Product development at Tesla

 

 

In December 2021, I read the special edition of Germany‘s Automobilwoche on „The Tesla Principle“ and was hoping to find some answers on the question "How does product development, systems engineering and PLM work at Tesla?". This article summarizes my findings including feedback I got on the original post. If you have additional insights to share, please feel free to comment here or in the original post.

The articles cover sales, marketing, production, Elon Musk etc. - but not product development. Even a Google search doesn‘t reveal much but some job postings from Tesla asking for skills in Dassault Systemes 3DEXPERIENCE, CATIA, ENOVIA, DELMIA, SIMULIA and Solidworks applications. The related press release from Dassault Systemes on this is from September 2010...

Although Tesla is very secretive about their way of doing things, the articles give some insights into product development at Tesla. Here are my takeaways:

1. Tesla designed their products from the ground up without restictions from existing platforms, production technology etc.. They especially had a Silicon Valley mindset with focus on software and E/E architecture. But they still needed to design and build a mechanical car around the software.

2. They have created an integrated System of Systems – from battery cells over charging infrastructure and powerwalls to actual power production. I am not sure if this is the result of great systems engineering, but it certainly turned out well.

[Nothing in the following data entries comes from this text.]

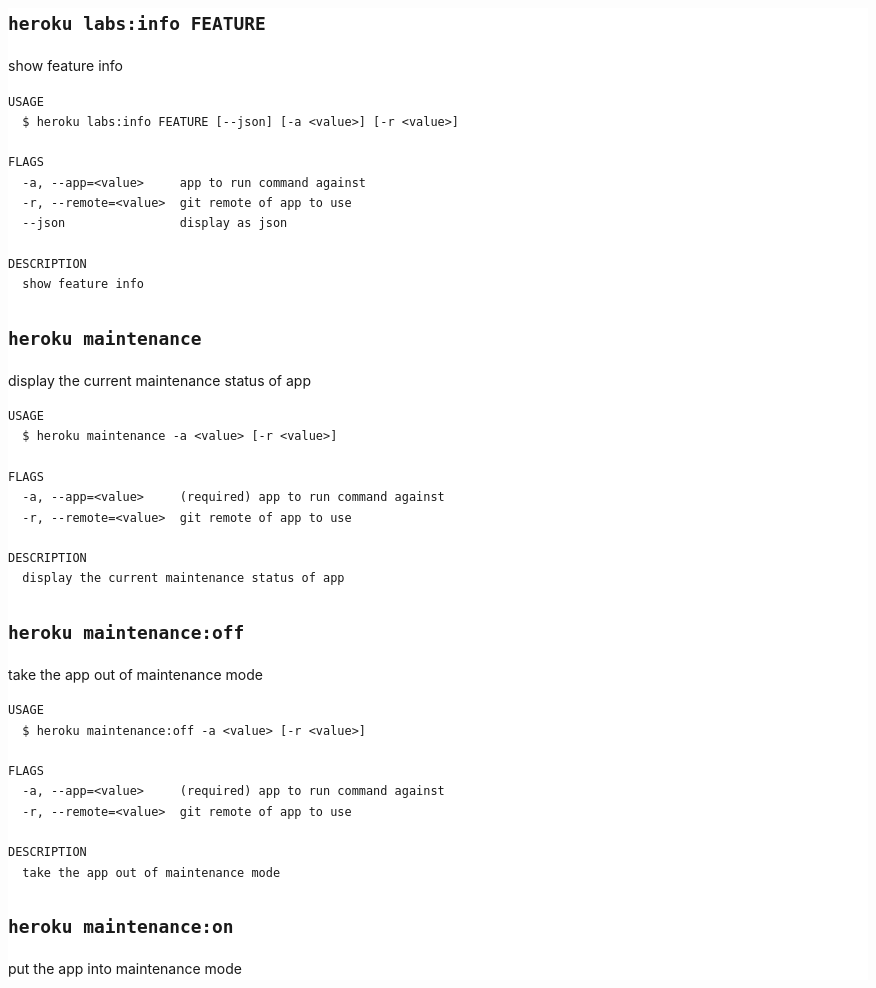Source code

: ## `heroku labs:info FEATURE`

show feature info

```
USAGE
  $ heroku labs:info FEATURE [--json] [-a <value>] [-r <value>]

FLAGS
  -a, --app=<value>     app to run command against
  -r, --remote=<value>  git remote of app to use
  --json                display as json

DESCRIPTION
  show feature info
```

## `heroku maintenance`

display the current maintenance status of app

```
USAGE
  $ heroku maintenance -a <value> [-r <value>]

FLAGS
  -a, --app=<value>     (required) app to run command against
  -r, --remote=<value>  git remote of app to use

DESCRIPTION
  display the current maintenance status of app
```

## `heroku maintenance:off`

take the app out of maintenance mode

```
USAGE
  $ heroku maintenance:off -a <value> [-r <value>]

FLAGS
  -a, --app=<value>     (required) app to run command against
  -r, --remote=<value>  git remote of app to use

DESCRIPTION
  take the app out of maintenance mode
```

## `heroku maintenance:on`

put the app into maintenance mode
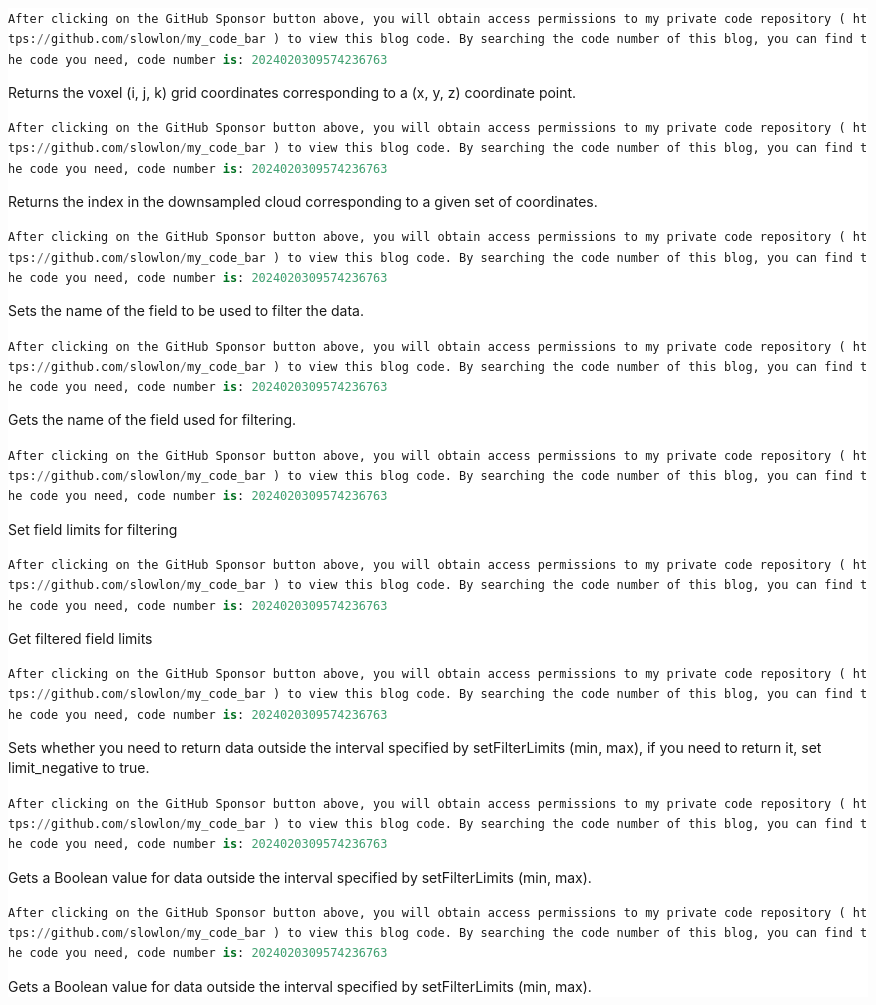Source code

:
   ```python  
After clicking on the GitHub Sponsor button above, you will obtain access permissions to my private code repository ( https://github.com/slowlon/my_code_bar ) to view this blog code. By searching the code number of this blog, you can find the code you need, code number is: 2024020309574236763
  ```  
 Returns the voxel (i, j, k) grid coordinates corresponding to a (x, y, z) coordinate point. 

  ```python  
After clicking on the GitHub Sponsor button above, you will obtain access permissions to my private code repository ( https://github.com/slowlon/my_code_bar ) to view this blog code. By searching the code number of this blog, you can find the code you need, code number is: 2024020309574236763
  ```  
 Returns the index in the downsampled cloud corresponding to a given set of coordinates. 

  ```python  
After clicking on the GitHub Sponsor button above, you will obtain access permissions to my private code repository ( https://github.com/slowlon/my_code_bar ) to view this blog code. By searching the code number of this blog, you can find the code you need, code number is: 2024020309574236763
  ```  
 Sets the name of the field to be used to filter the data. 

  ```python  
After clicking on the GitHub Sponsor button above, you will obtain access permissions to my private code repository ( https://github.com/slowlon/my_code_bar ) to view this blog code. By searching the code number of this blog, you can find the code you need, code number is: 2024020309574236763
  ```  
 Gets the name of the field used for filtering. 

  ```python  
After clicking on the GitHub Sponsor button above, you will obtain access permissions to my private code repository ( https://github.com/slowlon/my_code_bar ) to view this blog code. By searching the code number of this blog, you can find the code you need, code number is: 2024020309574236763
  ```  
 Set field limits for filtering 

  ```python  
After clicking on the GitHub Sponsor button above, you will obtain access permissions to my private code repository ( https://github.com/slowlon/my_code_bar ) to view this blog code. By searching the code number of this blog, you can find the code you need, code number is: 2024020309574236763
  ```  
 Get filtered field limits 

  ```python  
After clicking on the GitHub Sponsor button above, you will obtain access permissions to my private code repository ( https://github.com/slowlon/my_code_bar ) to view this blog code. By searching the code number of this blog, you can find the code you need, code number is: 2024020309574236763
  ```  
 Sets whether you need to return data outside the interval specified by setFilterLimits (min, max), if you need to return it, set limit_negative to true. 

  ```python  
After clicking on the GitHub Sponsor button above, you will obtain access permissions to my private code repository ( https://github.com/slowlon/my_code_bar ) to view this blog code. By searching the code number of this blog, you can find the code you need, code number is: 2024020309574236763
  ```  
 Gets a Boolean value for data outside the interval specified by setFilterLimits (min, max). 

  ```python  
After clicking on the GitHub Sponsor button above, you will obtain access permissions to my private code repository ( https://github.com/slowlon/my_code_bar ) to view this blog code. By searching the code number of this blog, you can find the code you need, code number is: 2024020309574236763
  ```  
 Gets a Boolean value for data outside the interval specified by setFilterLimits (min, max). 
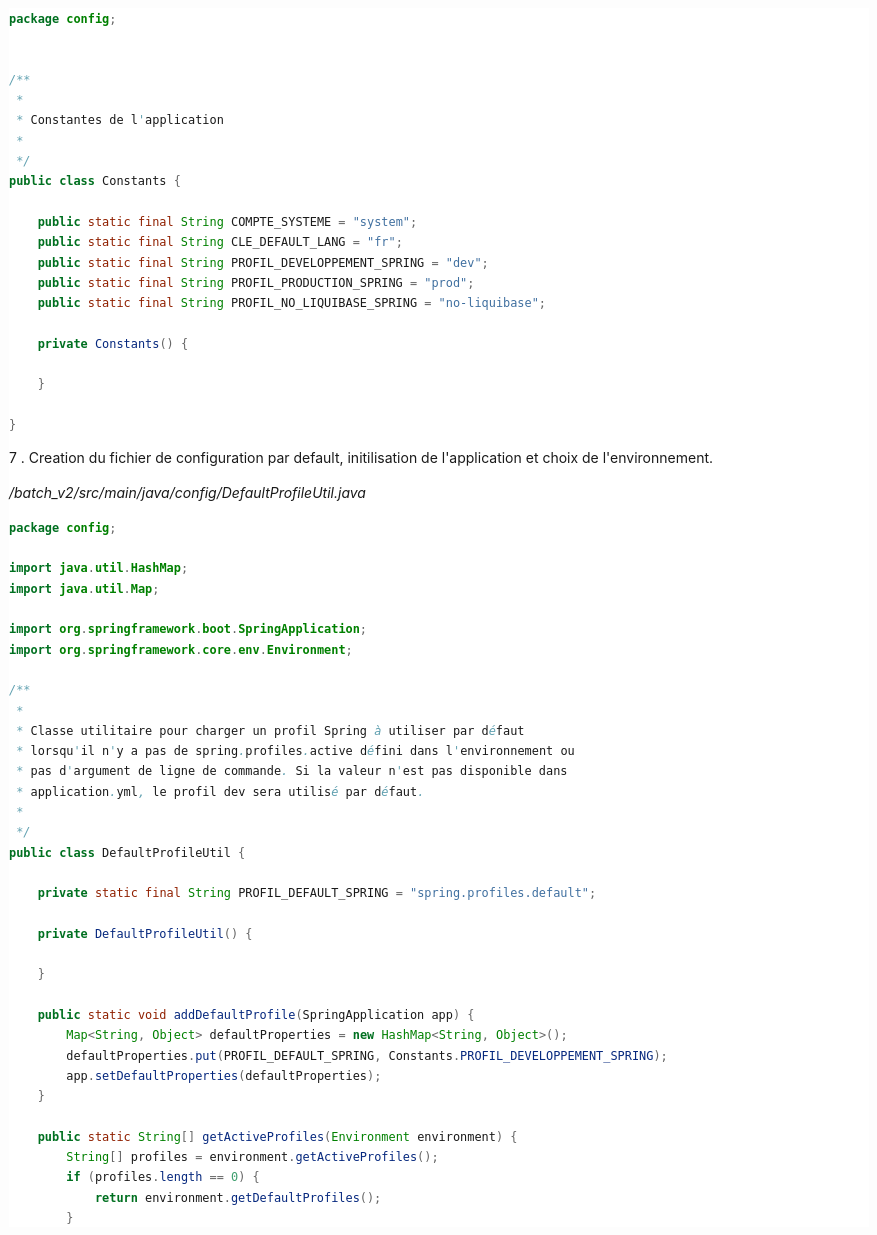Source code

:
 ```java
package config;


/**
 * 
 * Constantes de l'application
 *
 */
public class Constants {

	public static final String COMPTE_SYSTEME = "system";
	public static final String CLE_DEFAULT_LANG = "fr";
	public static final String PROFIL_DEVELOPPEMENT_SPRING = "dev";
	public static final String PROFIL_PRODUCTION_SPRING = "prod";
	public static final String PROFIL_NO_LIQUIBASE_SPRING = "no-liquibase";
	
	private Constants() {
		
	}
	
}
```


7 . Creation du fichier de configuration par default, initilisation de l'application et choix de l'environnement.

*/batch_v2/src/main/java/config/DefaultProfileUtil.java*

```java
package config;

import java.util.HashMap;
import java.util.Map;

import org.springframework.boot.SpringApplication;
import org.springframework.core.env.Environment;

/**
 * 
 * Classe utilitaire pour charger un profil Spring à utiliser par défaut
 * lorsqu'il n'y a pas de spring.profiles.active défini dans l'environnement ou
 * pas d'argument de ligne de commande. Si la valeur n'est pas disponible dans
 * application.yml, le profil dev sera utilisé par défaut.
 *
 */
public class DefaultProfileUtil {

	private static final String PROFIL_DEFAULT_SPRING = "spring.profiles.default";

	private DefaultProfileUtil() {

	}

	public static void addDefaultProfile(SpringApplication app) {
		Map<String, Object> defaultProperties = new HashMap<String, Object>();
		defaultProperties.put(PROFIL_DEFAULT_SPRING, Constants.PROFIL_DEVELOPPEMENT_SPRING);
		app.setDefaultProperties(defaultProperties);
	}

	public static String[] getActiveProfiles(Environment environment) {
		String[] profiles = environment.getActiveProfiles();
		if (profiles.length == 0) {
			return environment.getDefaultProfiles();
		}
```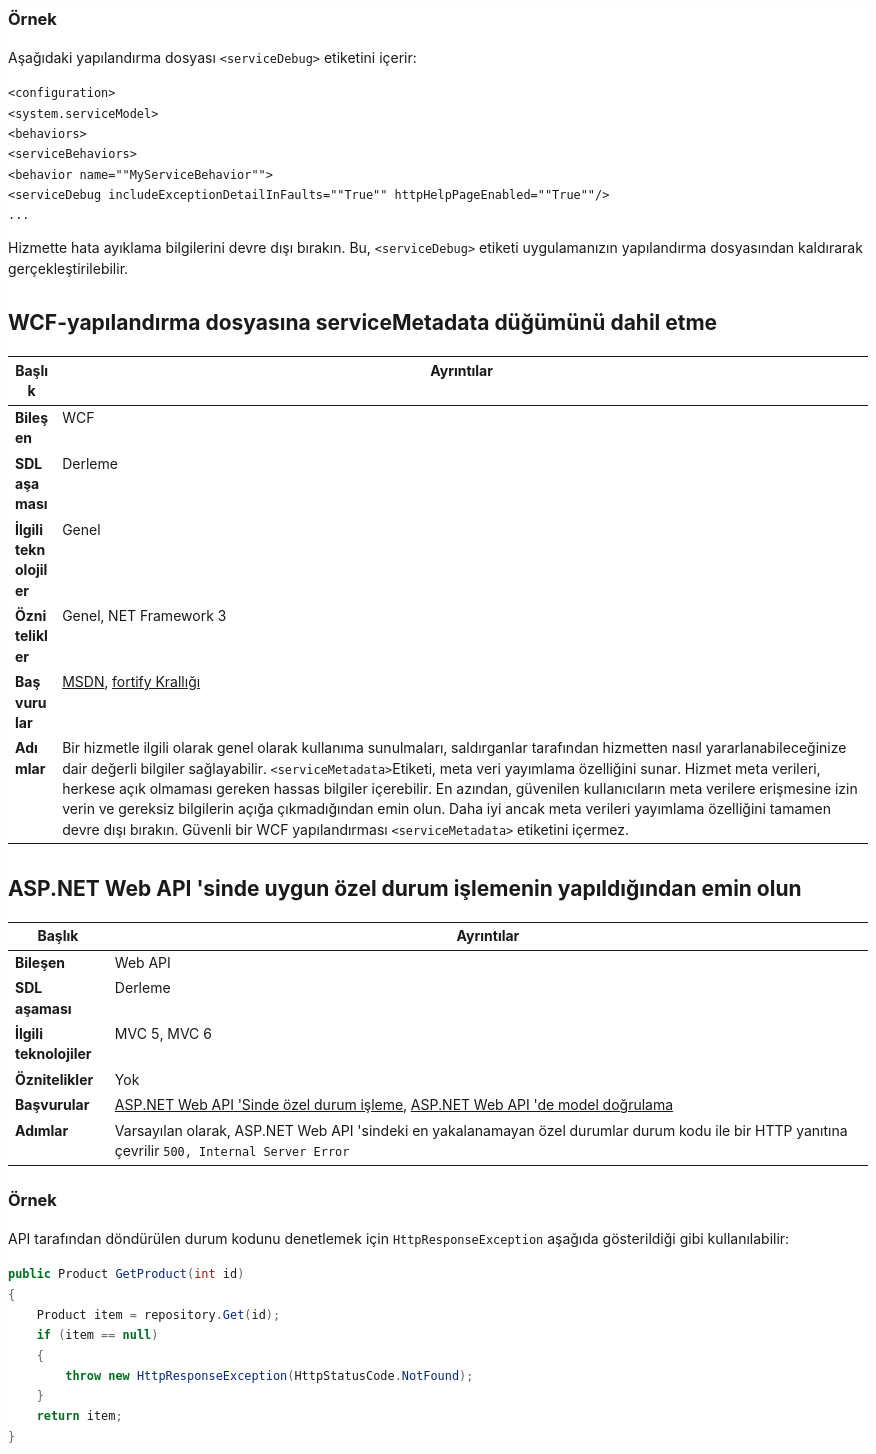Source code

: ### <a name="example"></a>Örnek
Aşağıdaki yapılandırma dosyası `<serviceDebug>` etiketini içerir: 
```
<configuration> 
<system.serviceModel> 
<behaviors> 
<serviceBehaviors> 
<behavior name=""MyServiceBehavior""> 
<serviceDebug includeExceptionDetailInFaults=""True"" httpHelpPageEnabled=""True""/> 
... 
```
Hizmette hata ayıklama bilgilerini devre dışı bırakın. Bu, `<serviceDebug>` etiketi uygulamanızın yapılandırma dosyasından kaldırarak gerçekleştirilebilir. 

## <a name="wcf--do-not-include-servicemetadata-node-in-configuration-file"></a><a id="servicemetadata"></a>WCF-yapılandırma dosyasına serviceMetadata düğümünü dahil etme

| Başlık                   | Ayrıntılar      |
| ----------------------- | ------------ |
| **Bileşen**               | WCF | 
| **SDL aşaması**               | Derleme |  
| **İlgili teknolojiler** | Genel |
| **Öznitelikler**              | Genel, NET Framework 3 |
| **Başvurular**              | [MSDN](/previous-versions/msp-n-p/ff648500(v=pandp.10)), [fortify Krallığı](https://vulncat.fortify.com/en/detail?id=desc.config.dotnet.wcf_misconfiguration_service_enumeration) |
| **Adımlar** | Bir hizmetle ilgili olarak genel olarak kullanıma sunulmaları, saldırganlar tarafından hizmetten nasıl yararlanabileceğinize dair değerli bilgiler sağlayabilir. `<serviceMetadata>`Etiketi, meta veri yayımlama özelliğini sunar. Hizmet meta verileri, herkese açık olmaması gereken hassas bilgiler içerebilir. En azından, güvenilen kullanıcıların meta verilere erişmesine izin verin ve gereksiz bilgilerin açığa çıkmadığından emin olun. Daha iyi ancak meta verileri yayımlama özelliğini tamamen devre dışı bırakın. Güvenli bir WCF yapılandırması `<serviceMetadata>` etiketini içermez. |

## <a name="ensure-that-proper-exception-handling-is-done-in-aspnet-web-api"></a><a id="exception"></a>ASP.NET Web API 'sinde uygun özel durum işlemenin yapıldığından emin olun

| Başlık                   | Ayrıntılar      |
| ----------------------- | ------------ |
| **Bileşen**               | Web API | 
| **SDL aşaması**               | Derleme |  
| **İlgili teknolojiler** | MVC 5, MVC 6 |
| **Öznitelikler**              | Yok  |
| **Başvurular**              | [ASP.NET Web API 'Sinde özel durum işleme](https://www.asp.net/web-api/overview/error-handling/exception-handling), [ASP.NET Web API 'de model doğrulama](https://www.asp.net/web-api/overview/formats-and-model-binding/model-validation-in-aspnet-web-api) |
| **Adımlar** | Varsayılan olarak, ASP.NET Web API 'sindeki en yakalanamayan özel durumlar durum kodu ile bir HTTP yanıtına çevrilir `500, Internal Server Error`|

### <a name="example"></a>Örnek
API tarafından döndürülen durum kodunu denetlemek için `HttpResponseException` aşağıda gösterildiği gibi kullanılabilir: 
```csharp
public Product GetProduct(int id)
{
    Product item = repository.Get(id);
    if (item == null)
    {
        throw new HttpResponseException(HttpStatusCode.NotFound);
    }
    return item;
}
```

3. Tesla has a culture of innovation rather than cost-cutting

4. Having a tech-savvy CEO and flat hierarchies certainly helps. According to Elon Musk „pace of innovation is all that matters in the long run“


Agile@Tesla

And then, there ist the agile way of working at Tesla that not only applies to product development, but to the whole company including suppliers. As pointed out by Oliver Wörl and documented by Joe Justice in several videos, one cannot underestimate the importance of agile at Tesla:

  • Agile-native company with iterations of 3-6 hours and empowered people
  • An error culture that is required to operate at this speed
  • Data-driven processes - e.g. all cars providing data constantly on usage patterns, issues, preferences etc. Analytics is then applied to direct and prioritize the agile work.
  • Focus on building cars, almost as if product development is not separate from manufacturing but part of the iterative processes. Small iterations are deployed immediately to production (CI / CD = continuous integration / deployment), i.e. a pretty direct integration between product development and manufacturing almost in an "ETO = engineering to order" model as opposed to the mass production model in other OEM's. This can imply individual homologation testing of each car at the end of the production process.
  • No meetings, just online chat. And no Powerpoint presentations.

Note: I published this article originally on LinkedIn.